Description
Third branch in the polling-trigger v2 stack (#10001 → #10002 → this). Adds the orchestration runtime — the BatchPoller Temporal workflow — that drives a batch of polling-trigger runs through the claim → auth → poll → broadcast → commit pipeline pinned by the prior branches' state-machine spec + data model. Every activity ships in its own commit on top of a skeleton commit that introduces the workflow shell and stubbed activity methods.
Coexists with the legacy workflow
The workflow is intentionally named BatchPoller — distinct from the legacy workflow's registered name — so it occupies a separate slot in the Temporal registry and the new and old workers can be registered side-by-side without colliding. Storage is disjoint too: BatchPoller leases and commits against the workerdb polling_trigger_runs table introduced in #10001, while the legacy workflow operates on the registrydb tables it always has. Disjoint storage + disjoint workflow names means both pipelines can run simultaneously without interference — that's the migration knob.
Out of scope for this PR
No worker wiring yet. This PR only adds the workflow definition + activity methods + tests — it does not register BatchPoller (or its activities) on any Temporal worker, and does not add an fx provider / Start* entry point under workers/. As a result, merging this PR alone has zero runtime effect: nothing will dispatch BatchPoller executions and no worker will pick them up. The registration, fx wiring, task-queue plumbing, and timer-shard dispatch hook-up will land in a follow-up PR on top of this stack.
How to review
Please review commit-by-commit, not via the PR-level diff. The skeleton commit lands the workflow shell with five stubbed activity bodies (errors.New("not implemented")); each follow-up commit replaces exactly one stub with its real body and ships that activity's helpers, tests, and any new metric. The PR-level diff folds all of that together and reads like a single ~4k-line drop. Each commit individually compiles (go build ./... + go vet -tags service_isolation ./... verified at every commit) so you can also check out a single commit and poke at it in isolation if it helps.
The stack so far
- #10001 — workerdb
polling_trigger_runs schema + claim/commit store
- #10002 — state-machine spec + Go data shapes + ObjectStore abstraction
- this — workflow + 5 activities
Commits
| Commit | Contents |
|---|
test(thermos): add uber/mock-based mocking for Apollo HTTP client | Pre-existing test infra. Used by the activity tests in this PR. |
feat(thermos): add BatchPoller workflow skeleton | Workflow + dependency bundle + 5 stubbed activity methods, plus S3 blob plumbing, the per-trigger Mercury invocation extracted into lib/polling, and the shared service-isolation activity harness. |
feat(thermos): wire BatchPoller ClaimAndSnapshot activity | Bootstrap activity — leases workerdb rows and writes the in-S3 blob; the retry / CAN-successor path picks up the existing blob and resets failed entries back to claimed. |
feat(thermos): wire BatchPoller FetchAuth activity | Apollo /conn/batch fan-out with toolkit-grouped sub-chunks and Vercel-payload-too-large halve-and-retry; new polling.trigger.fetch_auth_error metric. |
feat(thermos): wire BatchPoller PollMercury activity | Bounded-concurrency Mercury Lambda fan-out (500), per-trigger trigger_version resolution kept co-atomic with the new poll state; new polling.trigger.platform_error metric. |
feat(thermos): wire BatchPoller Broadcast activity | Per-chunk /state POST loop with shrink-on-success durability, 410-aware disable path, transient errors park remaining chunks for the next retry. |
feat(thermos): wire BatchPoller Commit activity | The only PG-writing activity — single batched UPDATE, DB-first then timer-arm ordering, ForceCommit on the final CAN hop so no lease leaks past MaxRetryCounter. |
How did I test this PR
go build ./... and go vet -tags service_isolation ./... pass at every commit in the stack (verified by checking out each commit in a temporary worktree).

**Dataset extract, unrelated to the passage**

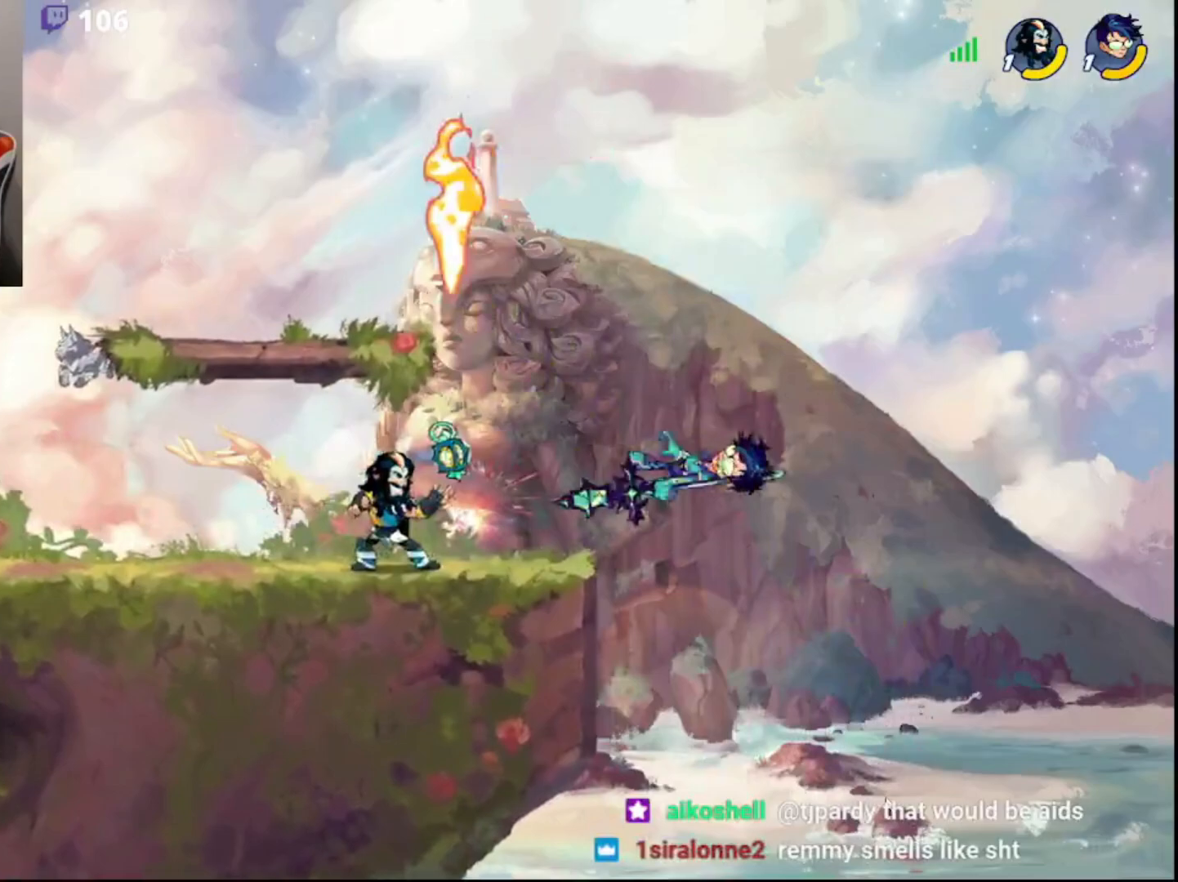
{"buttons": [], "left_stick": "center", "right_stick": "center", "events": [[50, "left_stick", "right"], [100, "R1", "down"], [167, "R1", "up"], [200, "left_stick", "center"]]}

- Per-activity in-memory tests under
apps/thermos/workers/polling/pollwf/*_test.go — verdict-projector unit tests + the Apollo wire-layer paths (halve-on-payload-too-large for FetchAuth, the 200/410/transient classifier for Broadcast) against the uber/mock HTTPClient.
- End-to-end activity smoke tests under
apps/thermos/service_isolation/workflows/pollwf/ against a real workerdb + in-memory ObjectStore + in-memory TimerManager via the shared harness. Run via service_isolation/run_service_isolation_tests.sh.
Because no worker registers BatchPoller yet (see "Out of scope" above), there is no production / dev-environment runtime test in this PR. Runtime validation will land with the worker-wiring follow-up.